TASK ITEM →
Repeat the records exactly, with one exception: no images.
========================================================================
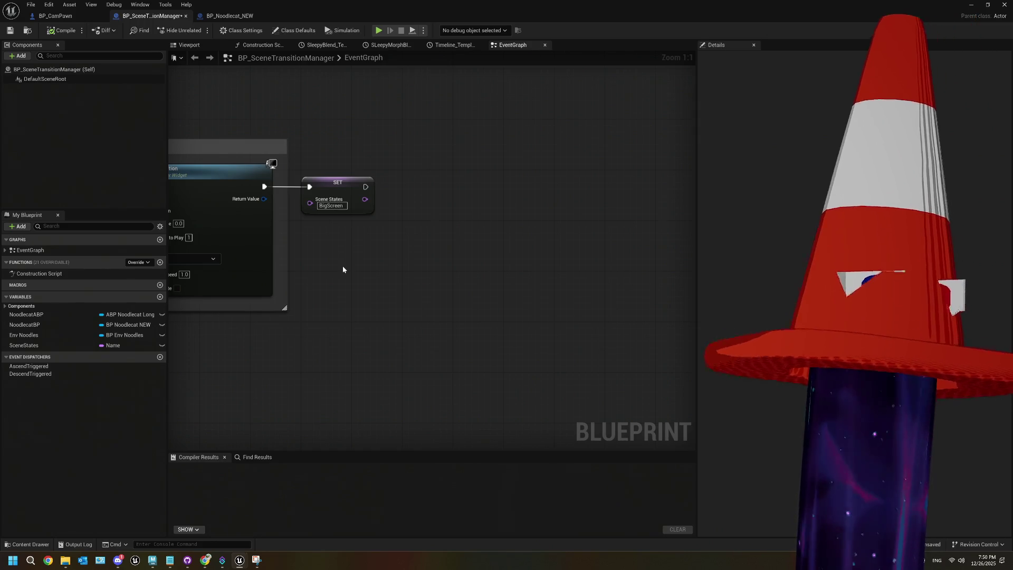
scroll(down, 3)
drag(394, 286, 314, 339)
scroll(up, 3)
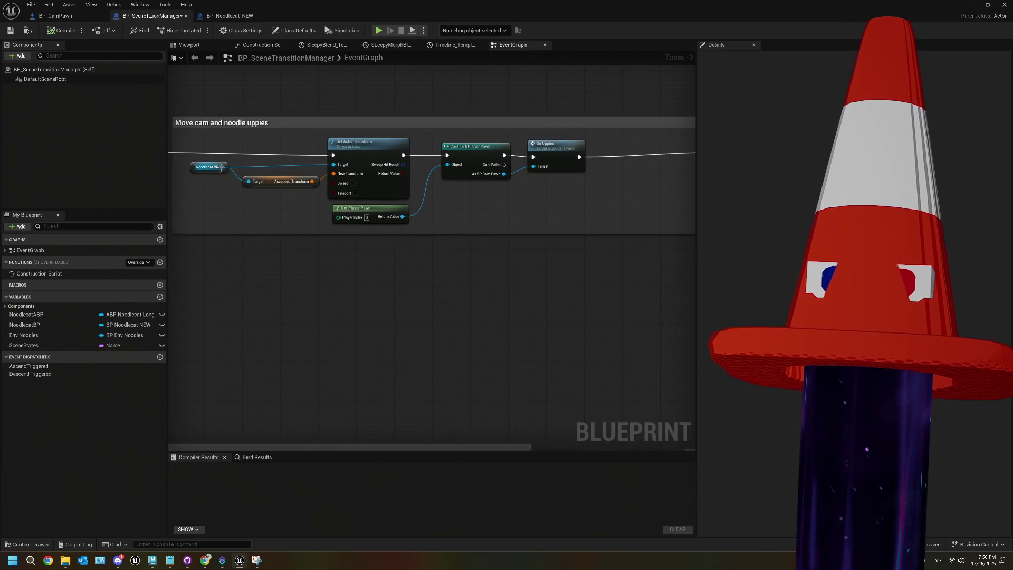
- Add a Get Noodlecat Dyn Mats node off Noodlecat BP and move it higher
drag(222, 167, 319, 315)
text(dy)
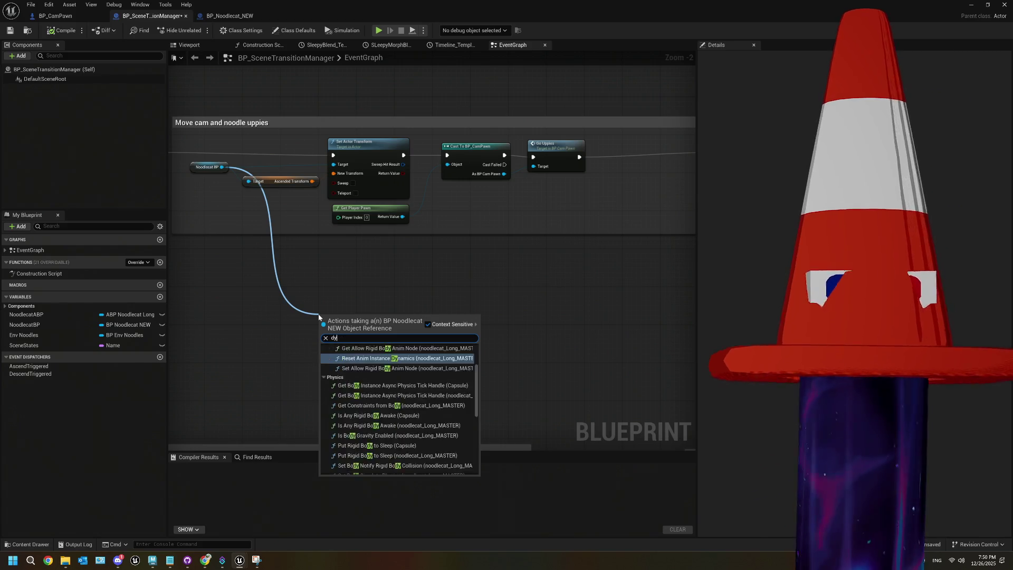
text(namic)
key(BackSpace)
========================================================================
ANSWER BOX →
scroll(down, 3)
drag(394, 286, 314, 339)
scroll(up, 3)
- Add a Get Noodlecat Dyn Mats node off Noodlecat BP and move it higher
drag(222, 167, 319, 315)
text(dy)
text(namic)
key(BackSpace)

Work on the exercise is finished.